— begin Given passage —
## Chapter 3Theory support

3.2.1 gnuplot
3.2.2 IDL
3.2.3 DX
3.2.4 PGPLOT

### 3.1 Computer algebra

Starlink provides access to computer algebra by supporting the Maple package. You might have access to Maple on your own Starlink node, but if not, you may use it on the machine star.rl.ac.uk, if you have an account there. If you are a Starlink user, you should apply for an account by mailing star@star.rl.ac.uk.

Maple allows you to enter mathematical expressions using a fairly natural syntax, substitute into them, simplify them, differentiate and (with limits) integrate them, and finally go on to graph them. As an added bonus, you can also produce output in C, Fortran and LaTeX.

For example, consider the following example.

star:nxg> maple
|\^/|     Maple V Release 4 (Rutherford Appleton Laboratory)
._|\|   |/|_. Copyright (c) 1981-1996 by Waterloo Maple Inc. All rights
\  MAPLE  /  reserved. Maple and Maple V are registered trademarks of
<____ ____>  Waterloo Maple Inc.
|       Type ? for help.
> gi := amp * exp(-(xparam^2/sa^2)/2);
2
xparam
gi := amp exp(- 1/2 -------)
2
sa

We start up Maple, and enter an expression for a gaussian. Maple makes an attempt to display the result intelligibly. If we had ended the expression with a colon rather than a semicolon, Maple would have suppressed the display. Note that undefined variables represent themselves, and that Maple knows that exp is the exponential function, so that it knows, for example, how to differentiate it.

Now define the variable xparam, and redisplay gi.

> xparam:= cos(theta)*(xc-x0);
xparam := cos(theta) (xc - x0)
— end Given passage —
> **Instruction**
Answer these questions from the computer algebra section above:
(a) On which machine may a user without local Maple access run it, given an account there?
(b) In which three forms besides graphs can Maple produce output?
(c) What does Maple do when an expression ends with a colon instead of a semicolon?
— begin Information provided —
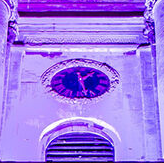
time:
— end Information provided —
> **Solution for this problem**
(a) star.rl.ac.uk
(b) C, Fortran and LaTeX
(c) It suppresses the display of the result.